=== COMPLETE THE FOLLOWING ===
a) In the interview about The Cure's videos, how long does Tim Pope say he and the band have been working together?
b) Pick up the interview about The Cure's videos from its last line and continue it.

=== TEXT BLOCK ===
-------

Questioner: Now when you say that some of them don't get seen very much, there is a reason, one in particular, that was banned, Lullaby. And yet it won an award. How do you feel about the contrast?

Robert Smith: Well there have been two videos that we've made in the past six years that haven't expressly been banned. There's Close To Me when the wardrobe went off the cliff, that we were told that if we kept that in it wouldn't get shown on children's television, certainly in England anyway. And Lullaby, there were a lot of problems at first, in particular in America, where they thought, it was too frightening, for an age group it was aimed at. The two things, I mean, it doesn't make any sense at all, there's no logic behind it. But they're never expressly banned, they're just not shown. If they were banned it would probably be much better, we'd get twice the publicity.

by kee 0:50:00 - 0:02:55

Tim Pope: ....as we possibly can on him, and the others.

Q: Do you like that Robert?

RS: No I hate it. In some of the videos, there's a lot of imagery, which is far from what I'd call subtle, which I'm amazed that people don't pick up on. The videos that shouldn't be seen, are the ones that are shown the most.

Q: So what shouldn't be seen?

RS: I'm not going to tell you! If you watch this compilation it's a bit obvious.

TP: It does speak for itself. There are certain images on this. For example, one night I was in America and it came on the telly and I was thinking "No I didn't do that," you know? I think there are certain recurrent images and sometimes people don't see the wood for the trees, which is good fun.

But really, I mean, you know, I think you see a lot of videos, and I think the values put over in them, sort of girlies sprawled over red cars and everything, which is great in your personal life and everything, that's fine, you know I do that every day in my personal life, but I think actually in videos it is slightly offensive. I would be more offended by something like that than say, you know, a wardrobe going off a cliff. You know, who cares?

Q: OK, now if you watch the 'Picture Show' I think anyone would notice that every video is very radically different. They're very...

TP: Well, in a way that isn't true because actually, and I think what's really good about The Cure videos, is that, and we've been working together for ten years, you know, it's like ten years, scary, but we have. We don't see each other (RS noises off) yeah exactly, I haven't seen him for like, a month or so and that's why we get on. And erm, but erm, what was the question? About...?

Q: The videos being different?

TP: No, there are loads of recurrent images in all the videos and things that recur in all of them.

Q: Lots of different styles for each video?

TP: There's very different styles, but then that's because most video directors can't change their style. So one week we'll go out and shoot one a bit like this where we wobble the camera a bit and next week we'll shoot one a bit like a feature film, the next one we'll shoot like a pop video and stuff like that. And throw the camera around and everyone says oh aren't they wacky?

Q: Can we just talk about that video 'Why Can't I Be You?' Because I mean if you look at it, it's full of images. You've got lips and you've got eyes, and you've got hands and you've got mouths and there's lots of jumping around, different characters and different costumes. Robert, where did all that come from?

-------

=== EXTRACTED INFORMATION ===
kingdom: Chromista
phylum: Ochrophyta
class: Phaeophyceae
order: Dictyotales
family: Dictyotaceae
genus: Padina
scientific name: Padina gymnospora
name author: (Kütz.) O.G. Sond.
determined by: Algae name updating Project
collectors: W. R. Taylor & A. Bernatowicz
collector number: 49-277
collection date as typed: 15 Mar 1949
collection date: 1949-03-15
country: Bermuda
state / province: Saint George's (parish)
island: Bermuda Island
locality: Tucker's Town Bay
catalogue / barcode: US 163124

-------

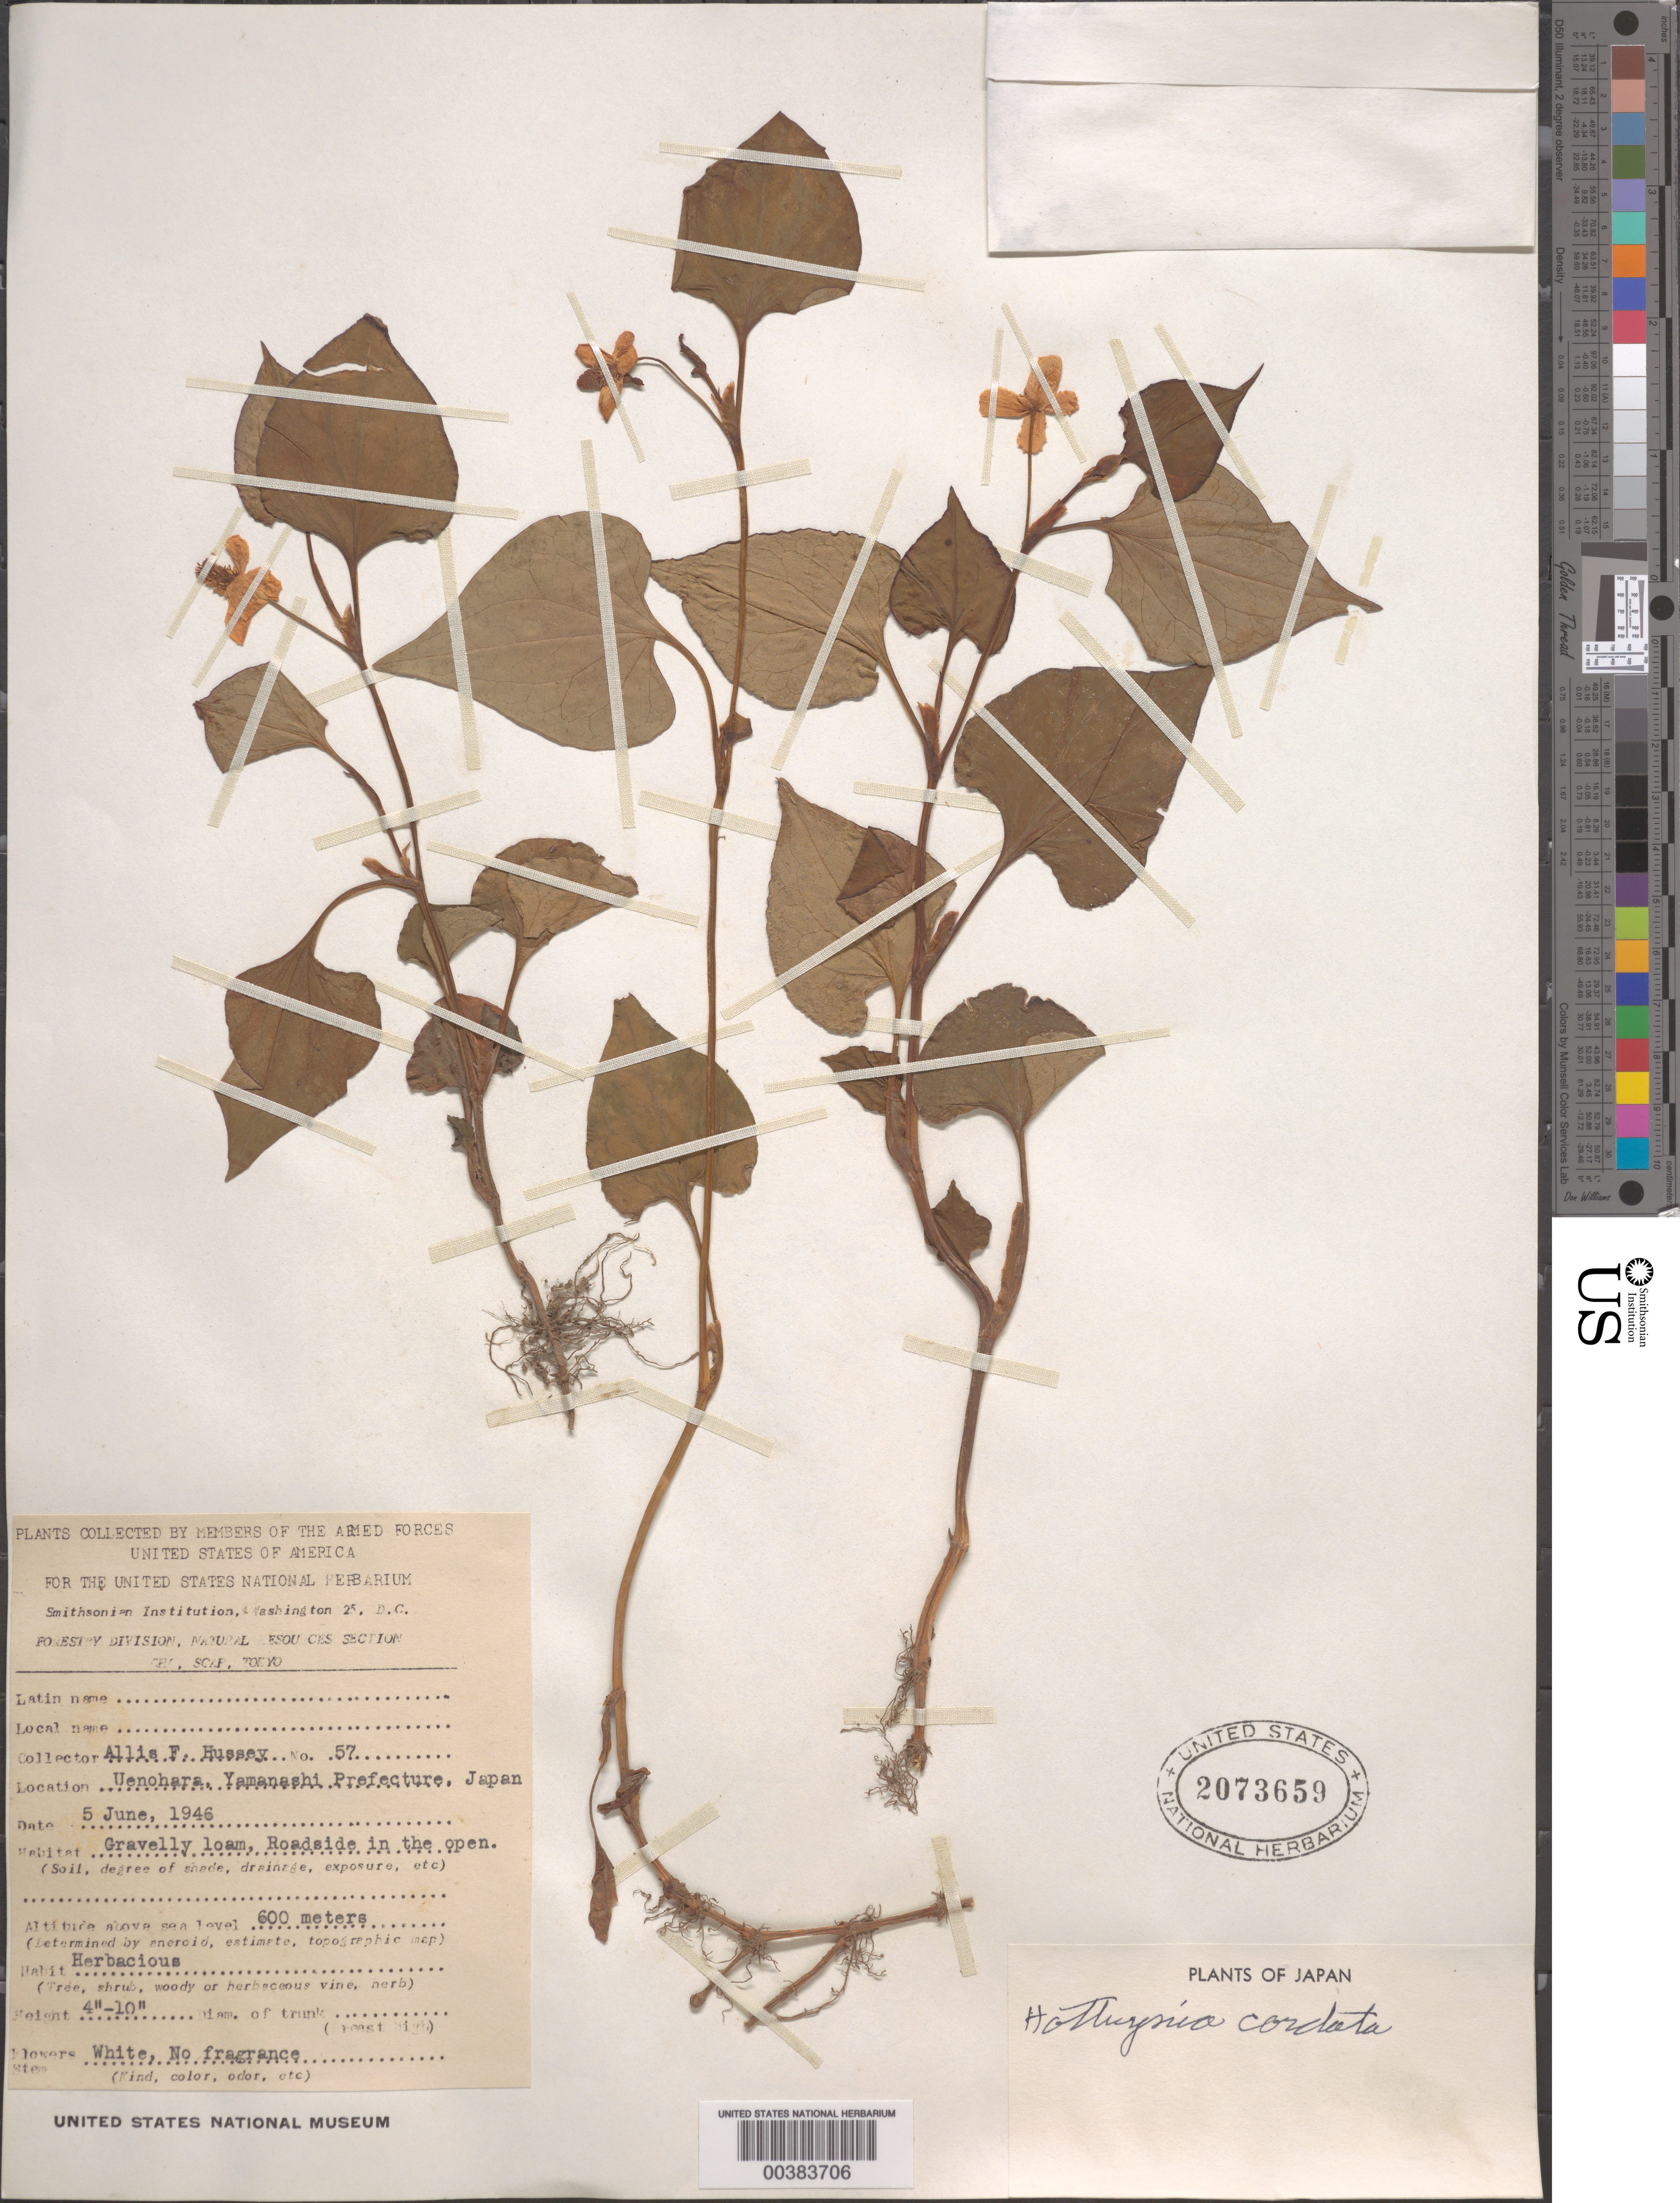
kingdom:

-------

=== EXERCISE RESULTS ===
a) Ten years.

b)
by kee 0:02:55 - 0:04:30

RS: Well, I think with every, with every video that we've made, I always sit down with Tim, and we, I tell him basically what the song's about, if it's about anything in particular. And then, we usually go away, and come back, like, pretty near to the time of the video, and talk about what the video should look like, what kind of imagery, what kind of feel, and I have a very basic idea, that I try and communicate, usually using reference points of a film, maybe, or just a piece of music or something, and I leave, like, all the detail to Pat.

And that's the way they're put together, we work out a view and the song was actually about the notion, it came from, someone actually said to me in a bar, we had this whole conversation about how you should never really wish to be anyone else. You should like make the most of what you do yourself. It got very sort of like convoluted and I went away and thought in there somewhere there's a really good idea for a pop song. It's like all the sort of things you want to be because it is part of human nature to sometimes, you know, not wish like maybe like dramatic but sometimes to think I really could do that even if it was just for a day.

And so I said to the others, well if we do a video would you be prepared to dress up in your favourite costumes, you know, and make fools of yourselves, and once I'd got their go ahead I went to Pat and then I left it all up to him. We arrived on the day and, discovered like crow costumes and realised that all our favourite characters had in fact been discarded and all the things we'd never asked for were actually on the set and it was too late to change them.

Q: You've got a Humpty Dumpty in there as well somewhere haven't you?

by kee 0:04:30 - 0:04:48

TP: We've got them all, all sorts of characters. But what was really funny, what was great was doing the choreography for that wasn't it? That was the great, that was when I actually literally wet myself that night, because we did it, we shot that in Ireland for various reasons and we're in this studio and erm, and we had this choreographer come along to help us.

by kee 0:04:48 - 0:06:29

RS: We'd heard the best choreographers were in Ireland at the time.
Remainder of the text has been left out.